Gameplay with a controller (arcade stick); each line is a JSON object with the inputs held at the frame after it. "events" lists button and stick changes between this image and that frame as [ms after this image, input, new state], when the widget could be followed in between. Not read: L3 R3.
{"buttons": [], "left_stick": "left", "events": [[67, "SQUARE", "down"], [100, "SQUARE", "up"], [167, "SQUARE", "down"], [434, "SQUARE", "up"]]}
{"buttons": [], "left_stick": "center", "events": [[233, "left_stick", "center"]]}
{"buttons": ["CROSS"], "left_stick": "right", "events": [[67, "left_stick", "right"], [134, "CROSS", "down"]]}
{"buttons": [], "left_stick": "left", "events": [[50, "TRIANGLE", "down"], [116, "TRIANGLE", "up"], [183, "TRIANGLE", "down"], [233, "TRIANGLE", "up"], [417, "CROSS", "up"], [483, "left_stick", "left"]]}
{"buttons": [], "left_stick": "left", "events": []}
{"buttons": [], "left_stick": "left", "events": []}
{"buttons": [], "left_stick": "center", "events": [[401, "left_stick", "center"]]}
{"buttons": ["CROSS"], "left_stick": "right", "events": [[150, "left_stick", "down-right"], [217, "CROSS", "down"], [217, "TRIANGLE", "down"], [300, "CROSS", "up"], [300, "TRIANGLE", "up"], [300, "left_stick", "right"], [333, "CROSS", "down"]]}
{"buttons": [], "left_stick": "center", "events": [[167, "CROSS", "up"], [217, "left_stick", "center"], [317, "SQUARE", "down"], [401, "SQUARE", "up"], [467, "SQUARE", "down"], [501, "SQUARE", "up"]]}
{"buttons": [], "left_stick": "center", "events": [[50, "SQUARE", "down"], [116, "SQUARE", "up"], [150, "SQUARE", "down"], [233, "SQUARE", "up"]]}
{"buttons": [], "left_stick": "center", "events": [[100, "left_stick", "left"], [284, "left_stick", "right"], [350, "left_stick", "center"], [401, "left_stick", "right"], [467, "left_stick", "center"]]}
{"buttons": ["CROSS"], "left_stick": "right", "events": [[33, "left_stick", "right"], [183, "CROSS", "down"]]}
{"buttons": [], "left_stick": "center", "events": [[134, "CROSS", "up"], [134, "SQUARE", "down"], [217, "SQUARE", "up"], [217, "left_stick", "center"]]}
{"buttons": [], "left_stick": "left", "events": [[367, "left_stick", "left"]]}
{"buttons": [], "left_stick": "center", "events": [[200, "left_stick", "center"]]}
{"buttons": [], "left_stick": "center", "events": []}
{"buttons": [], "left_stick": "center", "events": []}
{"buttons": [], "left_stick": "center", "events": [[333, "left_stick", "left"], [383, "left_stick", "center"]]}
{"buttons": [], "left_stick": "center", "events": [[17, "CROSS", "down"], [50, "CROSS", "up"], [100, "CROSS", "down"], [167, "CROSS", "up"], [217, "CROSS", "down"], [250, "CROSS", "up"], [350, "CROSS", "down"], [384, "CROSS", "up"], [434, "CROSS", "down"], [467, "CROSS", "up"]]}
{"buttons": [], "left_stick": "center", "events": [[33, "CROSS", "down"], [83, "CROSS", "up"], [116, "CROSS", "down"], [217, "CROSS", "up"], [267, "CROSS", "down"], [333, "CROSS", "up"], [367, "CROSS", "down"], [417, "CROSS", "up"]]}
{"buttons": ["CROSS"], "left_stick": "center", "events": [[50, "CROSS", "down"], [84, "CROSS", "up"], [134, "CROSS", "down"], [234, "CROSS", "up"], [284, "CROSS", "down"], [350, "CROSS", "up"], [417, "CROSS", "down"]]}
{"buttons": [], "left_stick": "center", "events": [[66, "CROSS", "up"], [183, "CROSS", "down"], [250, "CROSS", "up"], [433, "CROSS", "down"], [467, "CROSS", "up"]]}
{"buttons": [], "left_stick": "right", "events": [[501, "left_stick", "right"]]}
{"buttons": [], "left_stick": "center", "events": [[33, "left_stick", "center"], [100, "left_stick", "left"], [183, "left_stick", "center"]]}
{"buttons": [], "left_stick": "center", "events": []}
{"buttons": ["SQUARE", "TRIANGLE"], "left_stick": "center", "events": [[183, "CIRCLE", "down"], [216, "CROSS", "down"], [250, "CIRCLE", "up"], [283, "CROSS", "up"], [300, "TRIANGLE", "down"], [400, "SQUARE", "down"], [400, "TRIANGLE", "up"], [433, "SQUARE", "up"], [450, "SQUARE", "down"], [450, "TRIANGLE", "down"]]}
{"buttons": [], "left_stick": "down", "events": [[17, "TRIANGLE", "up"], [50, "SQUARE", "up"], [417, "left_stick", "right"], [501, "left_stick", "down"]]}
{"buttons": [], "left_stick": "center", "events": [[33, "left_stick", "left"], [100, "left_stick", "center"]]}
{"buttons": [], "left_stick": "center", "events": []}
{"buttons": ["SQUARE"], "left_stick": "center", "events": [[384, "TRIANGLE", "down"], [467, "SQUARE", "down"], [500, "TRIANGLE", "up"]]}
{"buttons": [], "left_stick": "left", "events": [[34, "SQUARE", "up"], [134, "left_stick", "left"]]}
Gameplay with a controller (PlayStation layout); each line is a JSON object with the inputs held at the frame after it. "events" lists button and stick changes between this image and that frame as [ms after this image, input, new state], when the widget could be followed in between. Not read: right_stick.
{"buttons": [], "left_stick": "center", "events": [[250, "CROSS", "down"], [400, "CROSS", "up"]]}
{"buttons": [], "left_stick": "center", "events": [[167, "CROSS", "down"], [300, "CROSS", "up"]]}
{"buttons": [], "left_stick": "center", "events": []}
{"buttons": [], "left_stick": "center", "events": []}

**Instructions to follow**
Find and copy each line above holding "followed".

**Solution below**
Gameplay with a controller (arcade stick); each line is a JSON object with the inputs held at the frame after it. "events" lists button and stick changes between this image and that frame as [ms after this image, input, new state], when the widget could be followed in between. Not read: L3 R3.
Gameplay with a controller (PlayStation layout); each line is a JSON object with the inputs held at the frame after it. "events" lists button and stick changes between this image and that frame as [ms after this image, input, new state], when the widget could be followed in between. Not read: right_stick.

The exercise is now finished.